Recuerdo haberle dicho el sí a Senel Paz casi de inmediato. Recuerdo el triunfo de la
Muestra, los periódicos del momento hablando de éxitos y laureles. Recuerdo todo, y sin
embargo...
Si cuento esto que puede parecer escandalosamente anecdótico, como prólogo a una
reflexión que se pretende “objetiva”, es porque deseo insistir en la idea de que buena parte
de las historias del arte que conocemos no resultan más que sublimaciones de momentos
efímeros, aunque eso sí, intensos. Esto puede ir contra mí mismo, pero allí va: nos hemos
acostumbrado llamar Historia al entusiasmo oral o escrito de aquellas personas que
compilan fechas y hechos, sin percatarnos que muchas veces esa Historia “objetiva” refleja
mucho mejor lo que el historiador o cronista se estaba representando en su mente en el
momento de escribirla, que lo sucedido en sí.
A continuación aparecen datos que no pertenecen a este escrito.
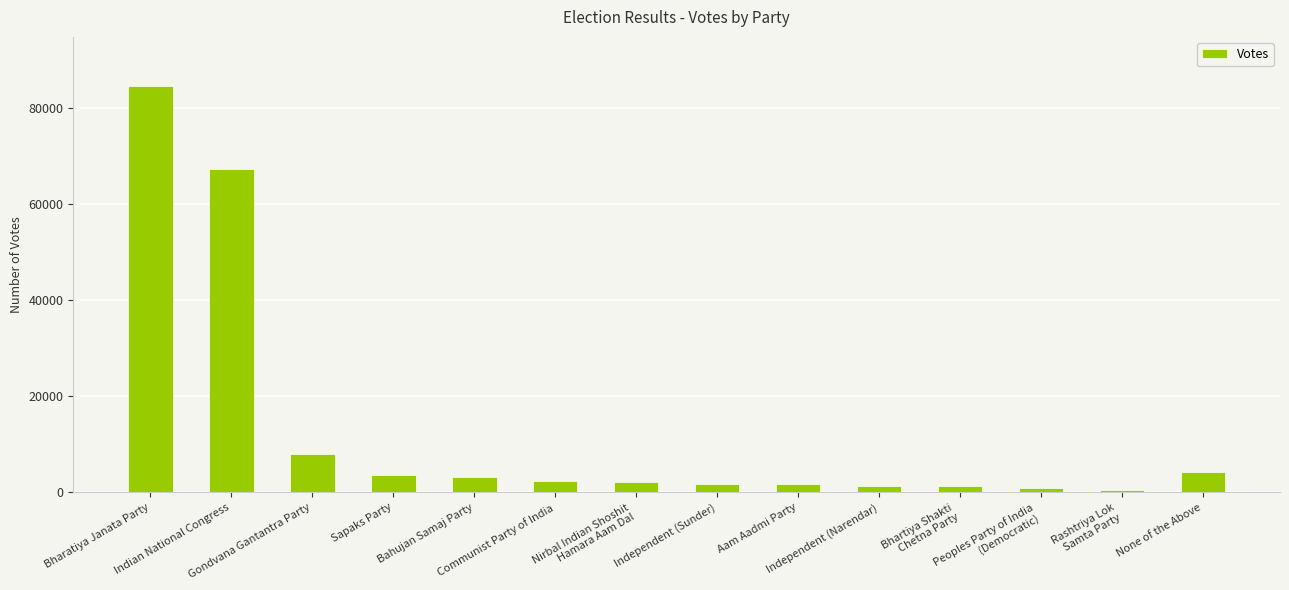

What position from the right is Bahujan Samaj Party?

10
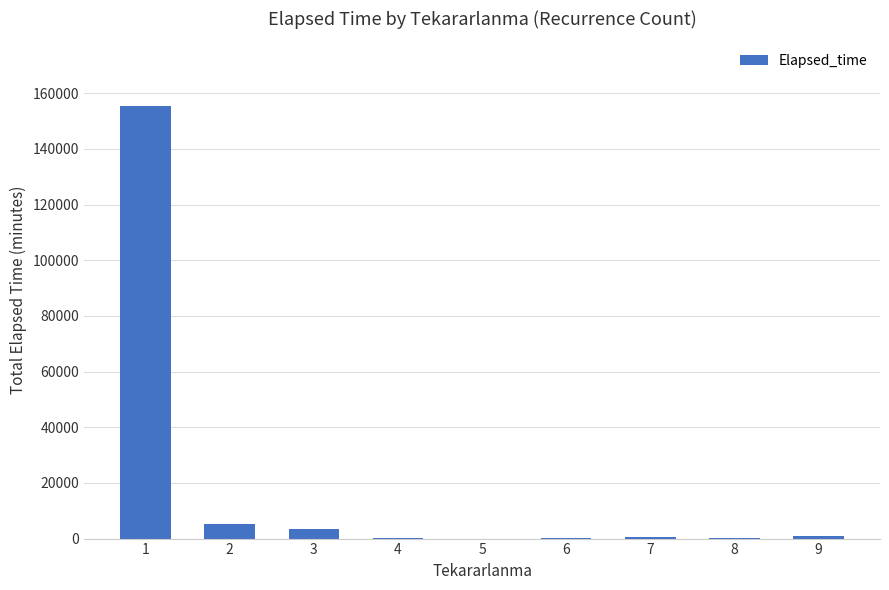

What is the greatest value displayed?

155375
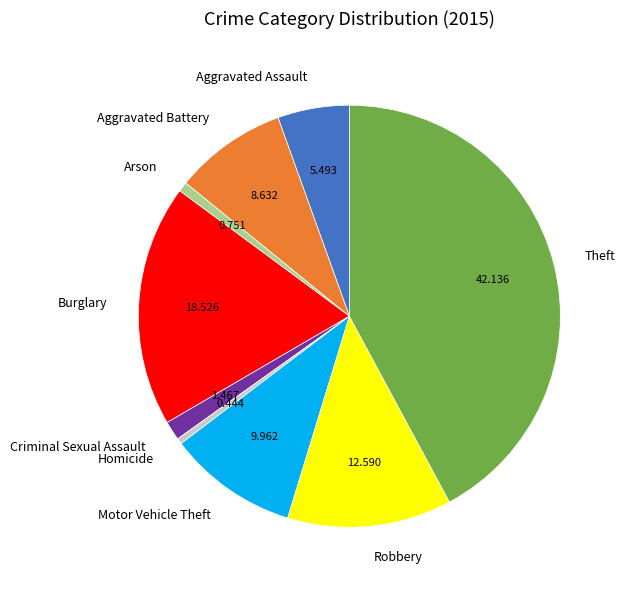

The Motor Vehicle Theft slice represents 1% of the pie. True or false?

False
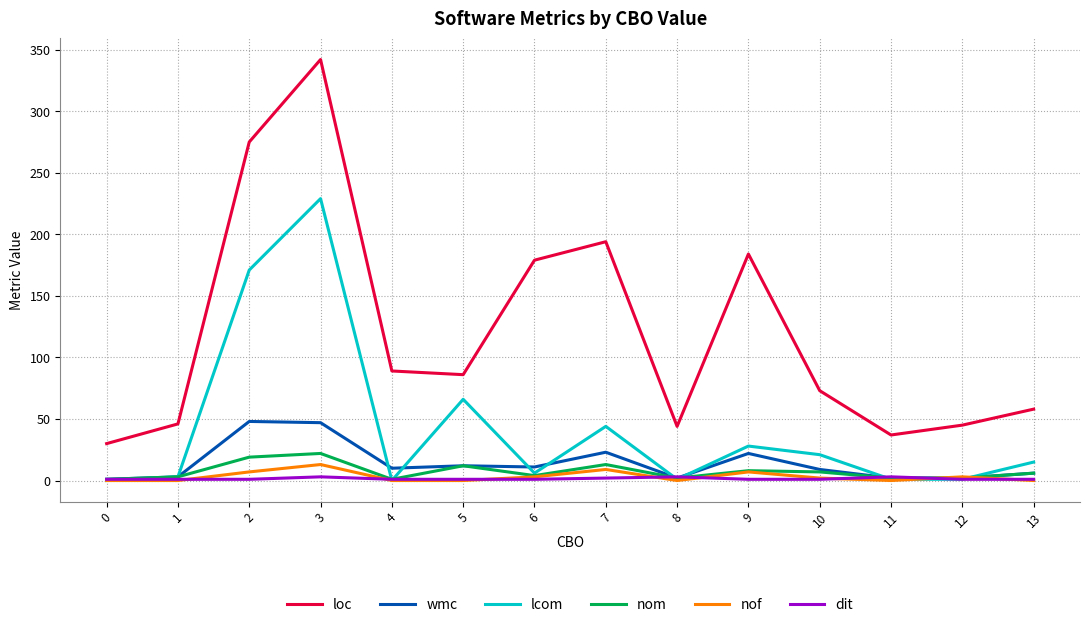

The wmc series shows 9 at 10. True or false?

True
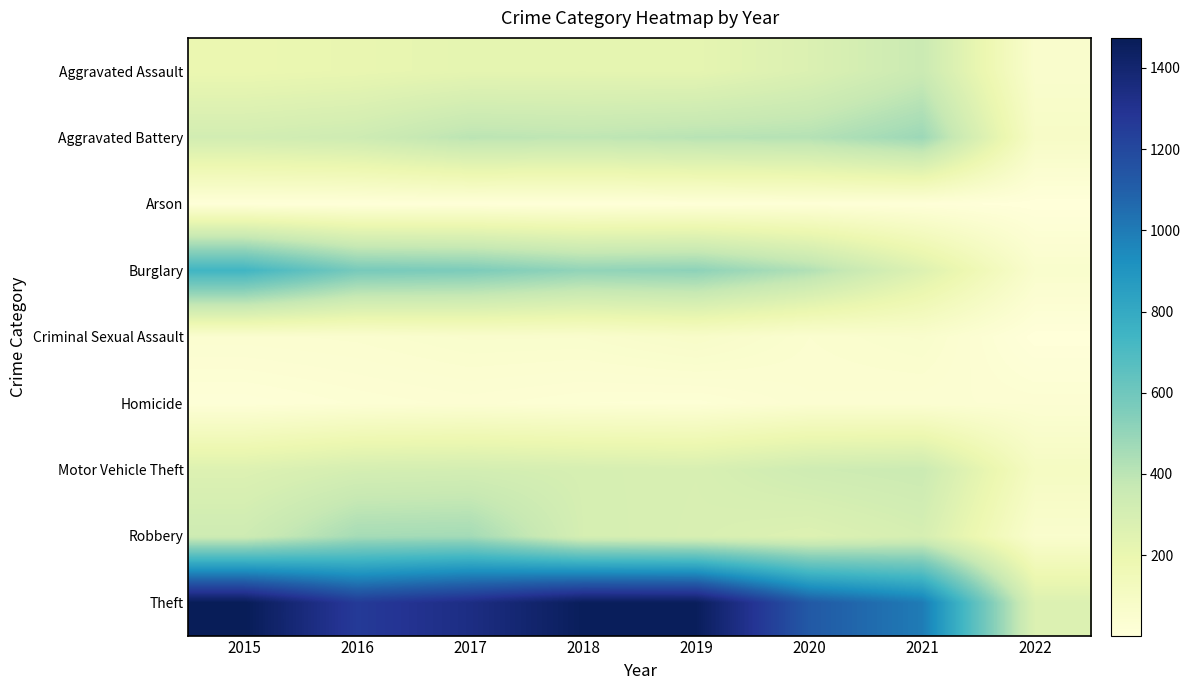

Reading left to right, extract all data points from this chart.

Aggravated Assault: 2015=194	2016=206	2017=224	2018=225	2019=223	2020=273	2021=352	2022=60
Aggravated Battery: 2015=316	2016=336	2017=400	2018=389	2019=407	2020=416	2021=479	2022=87
Arson: 2015=9	2016=7	2017=10	2018=7	2019=12	2020=17	2021=12	2022=2
Burglary: 2015=738	2016=576	2017=562	2018=506	2019=517	2020=425	2021=261	2022=59
Criminal Sexual Assault: 2015=46	2016=50	2017=61	2018=60	2019=77	2020=48	2021=61	2022=3
Homicide: 2015=15	2016=26	2017=33	2018=25	2019=22	2020=41	2021=38	2022=35
Motor Vehicle Theft: 2015=263	2016=304	2017=312	2018=298	2019=290	2020=333	2021=348	2022=105
Robbery: 2015=337	2016=454	2017=460	2018=301	2019=287	2020=263	2021=300	2022=58
Theft: 2015=1474	2016=1259	2017=1339	2018=1461	2019=1459	2020=1125	2021=998	2022=269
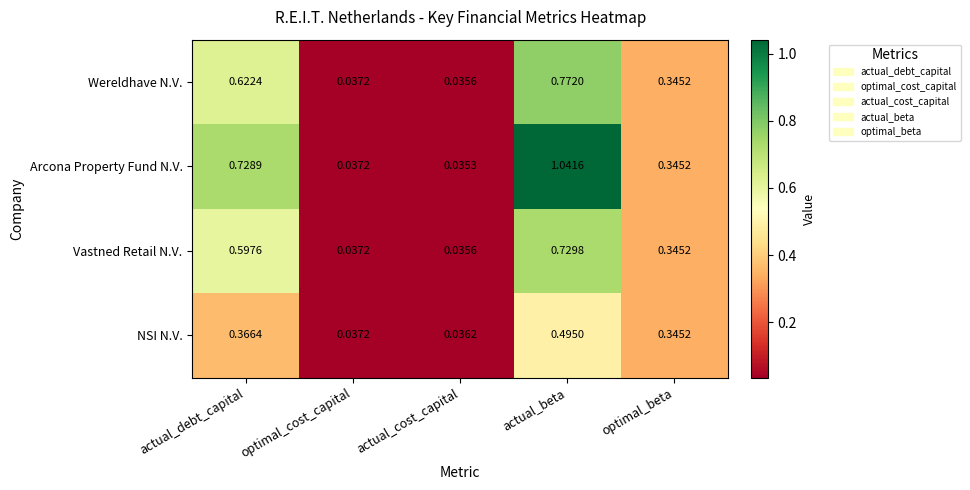

At which label does NSI N.V. reach its minimum?

actual_cost_capital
Mirando aquel sincero éxtasis colectivo, no podía pensarse otra cosa de que el cine cubano
estaba a punto de conocer una renovación, encabezada por ese puñado de jóvenes que
habían decidido rebelarse contra la complacencia formal, el superficialismo temático y la
férrea teleología ética. Milenaristas como somos, animales utópicos hasta la muerte, una
vez más nos creíamos testigos del arribo de una mejor época para nuestra cultura fílmica.